Goal of the exercise ::
After repeating the line containing "shows no protein", stop; until then, repeat each line of the listing below exactly, starting with the first.

═════ Dataset excerpts

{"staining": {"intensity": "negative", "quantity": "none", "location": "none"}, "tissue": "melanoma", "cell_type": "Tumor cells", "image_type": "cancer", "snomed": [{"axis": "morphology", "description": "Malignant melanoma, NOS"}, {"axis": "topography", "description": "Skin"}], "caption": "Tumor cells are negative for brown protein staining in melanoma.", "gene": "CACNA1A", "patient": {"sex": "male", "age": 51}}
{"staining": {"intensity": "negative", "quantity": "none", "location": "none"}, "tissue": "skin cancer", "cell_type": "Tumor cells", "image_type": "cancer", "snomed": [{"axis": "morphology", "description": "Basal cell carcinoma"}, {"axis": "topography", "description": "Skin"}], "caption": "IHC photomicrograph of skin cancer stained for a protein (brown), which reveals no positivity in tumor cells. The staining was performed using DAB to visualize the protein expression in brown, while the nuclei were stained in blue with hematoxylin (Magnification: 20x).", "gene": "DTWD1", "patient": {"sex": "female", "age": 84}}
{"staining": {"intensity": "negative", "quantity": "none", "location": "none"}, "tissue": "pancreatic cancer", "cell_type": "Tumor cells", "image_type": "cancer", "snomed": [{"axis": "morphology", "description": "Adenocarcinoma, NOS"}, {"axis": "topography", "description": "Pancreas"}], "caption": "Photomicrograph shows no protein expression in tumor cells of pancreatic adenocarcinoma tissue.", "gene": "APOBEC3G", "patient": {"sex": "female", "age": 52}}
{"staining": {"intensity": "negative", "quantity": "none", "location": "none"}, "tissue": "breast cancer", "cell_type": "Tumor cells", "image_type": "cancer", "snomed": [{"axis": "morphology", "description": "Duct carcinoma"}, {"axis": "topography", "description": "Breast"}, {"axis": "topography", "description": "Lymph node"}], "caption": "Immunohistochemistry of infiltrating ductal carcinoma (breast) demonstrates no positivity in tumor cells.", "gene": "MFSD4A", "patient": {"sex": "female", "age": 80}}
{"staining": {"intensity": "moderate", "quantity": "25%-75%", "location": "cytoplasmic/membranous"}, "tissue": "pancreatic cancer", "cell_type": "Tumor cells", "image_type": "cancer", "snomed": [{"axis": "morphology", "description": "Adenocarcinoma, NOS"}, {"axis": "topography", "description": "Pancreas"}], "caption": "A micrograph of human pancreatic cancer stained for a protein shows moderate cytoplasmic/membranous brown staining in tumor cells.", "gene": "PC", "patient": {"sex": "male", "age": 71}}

══════════

Exercise output ::
{"staining": {"intensity": "negative", "quantity": "none", "location": "none"}, "tissue": "melanoma", "cell_type": "Tumor cells", "image_type": "cancer", "snomed": [{"axis": "morphology", "description": "Malignant melanoma, NOS"}, {"axis": "topography", "description": "Skin"}], "caption": "Tumor cells are negative for brown protein staining in melanoma.", "gene": "CACNA1A", "patient": {"sex": "male", "age": 51}}
{"staining": {"intensity": "negative", "quantity": "none", "location": "none"}, "tissue": "skin cancer", "cell_type": "Tumor cells", "image_type": "cancer", "snomed": [{"axis": "morphology", "description": "Basal cell carcinoma"}, {"axis": "topography", "description": "Skin"}], "caption": "IHC photomicrograph of skin cancer stained for a protein (brown), which reveals no positivity in tumor cells. The staining was performed using DAB to visualize the protein expression in brown, while the nuclei were stained in blue with hematoxylin (Magnification: 20x).", "gene": "DTWD1", "patient": {"sex": "female", "age": 84}}
{"staining": {"intensity": "negative", "quantity": "none", "location": "none"}, "tissue": "pancreatic cancer", "cell_type": "Tumor cells", "image_type": "cancer", "snomed": [{"axis": "morphology", "description": "Adenocarcinoma, NOS"}, {"axis": "topography", "description": "Pancreas"}], "caption": "Photomicrograph shows no protein expression in tumor cells of pancreatic adenocarcinoma tissue.", "gene": "APOBEC3G", "patient": {"sex": "female", "age": 52}}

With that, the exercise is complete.